Всякому, кто считает, что секс на первом свидании редко бывает удачным, я порекомендовала бы заглянуть к нам в спальню в эту ночь – с другой стороны, наверное, это было бы неуместно. Утром мы попробуем ещё раз – просто чтобы убедиться в том, что ночная удача не случайна, – и ты обрадуешь меня тем, что запомнил мой вчерашний рассказ в лифте – то место, где я говорила, что люблю просыпаться у себя дома, а я удивлюсь тому, что мысль оставить мужчину ночевать у себя ни разу до этой ночи не пришла мне в голову. В этот день мы оба опоздаем на работу, но ехать всё равно придётся – второй пропуск подряд не смогу себе позволить даже я с моим свободным графиком; с утра нам будет неловко обмениваться телефонами или, что было бы ещё хуже, визитными карточками – этим стоило заняться накануне, но мы это упустили, – и к концу дня я почти привыкну к мысли, что чудесный эпизод моего спасения из лифта позади, и даже найду в нём некоторую логическую законченность, но вечером ты придёшь безо всяких звонков и останешься на ночь, и будешь приходить ещё и ещё.

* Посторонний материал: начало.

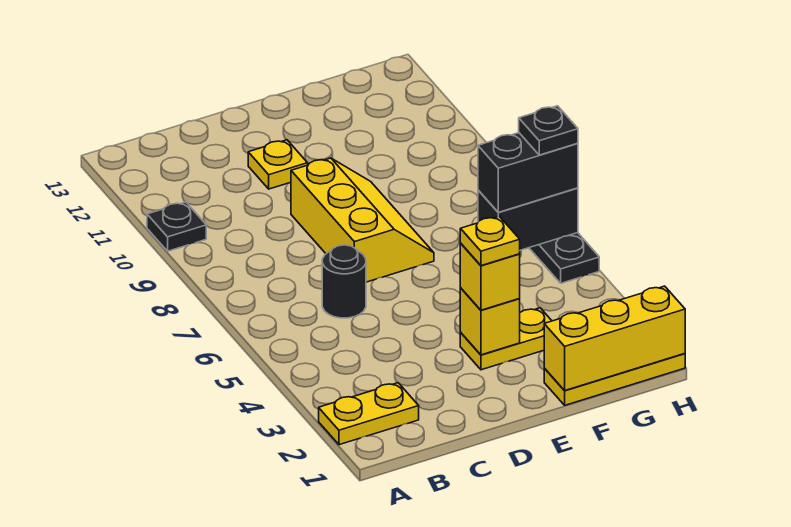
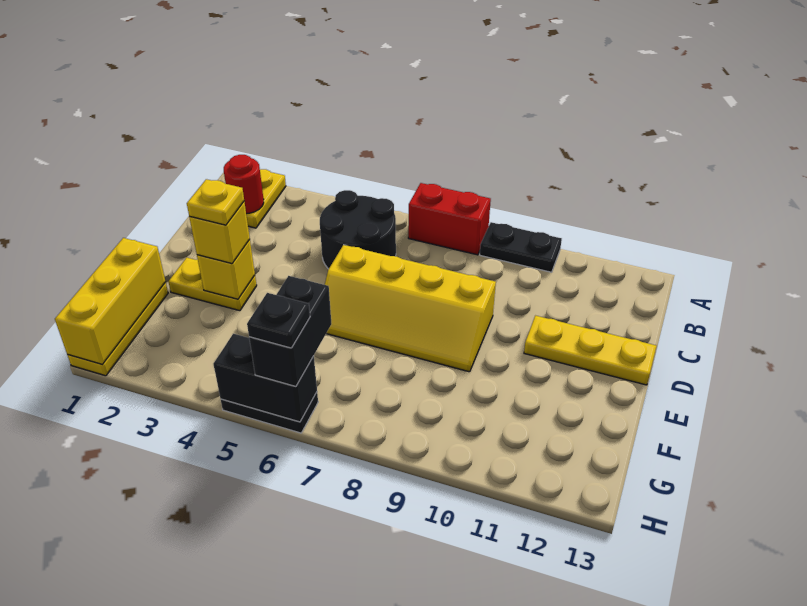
none -> red 1x2 brick [408,183,491,255]
black 1x1 plate [147,202,206,251] -> black 1x2 plate [480,222,562,272]
none -> red 1x1 round brick [224,155,264,214]
black 1x1 round brick [322,245,366,318] -> black 2x2 round brick [320,190,396,269]
yellow 2x3 slope [291,158,434,282] -> yellow 2x4 slope [325,245,496,372]
yellow 1x1 plate [248,140,308,189] -> yellow 1x3 plate [524,316,657,385]
yellow 1x2 plate [460,308,552,370] -> yellow 1x2 plate turned to [168,258,257,311]
black 1x2 brick [478,188,578,250] -> black 1x2 brick turned to [213,334,317,422]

Очень скоро – надеюсь, я не одна, кого удивляет, насколько скоро это всегда происходит, – ты станешь единственным (когда-то этим человеком была Анюта – не теперь, нет), кого я не смогу разделить на две части – люблю, не люблю, кто целиком – со всеми своими привычками, интонациями и словечками – поместится в одну половинку мира, который я так удачно разделила для себя. Ты будешь оставлять на моём зеркале в ванной брызги от пены для бритья, опаздывать к ужину, ты обязательно разобьёшь мою любимую чашку или ещё какую-нибудь безделушку, к которой я очень привязана, мои платья будут вечно соскальзывать с вешалок – и ты не станешь поднимать их – когда по утрам будешь доставать из шкафа свои рубашки, и несмотря на всё это, я буду неприлично сильно любить тебя всего целиком, без условий. Мне будет очень легко проверить, люблю ли я тебя по-настоящему – я никогда не могла заставить себя откусывать с кем-то от одного яблока и даже в детстве всегда переворачивала его к себе нетронутой стороной, – надо попробовать это с Анютой, мы очень давно не ели с ней одно яблоко на двоих – от твоего яблока я смогу откусить в любом месте, я даже с удовольствием съем огрызок.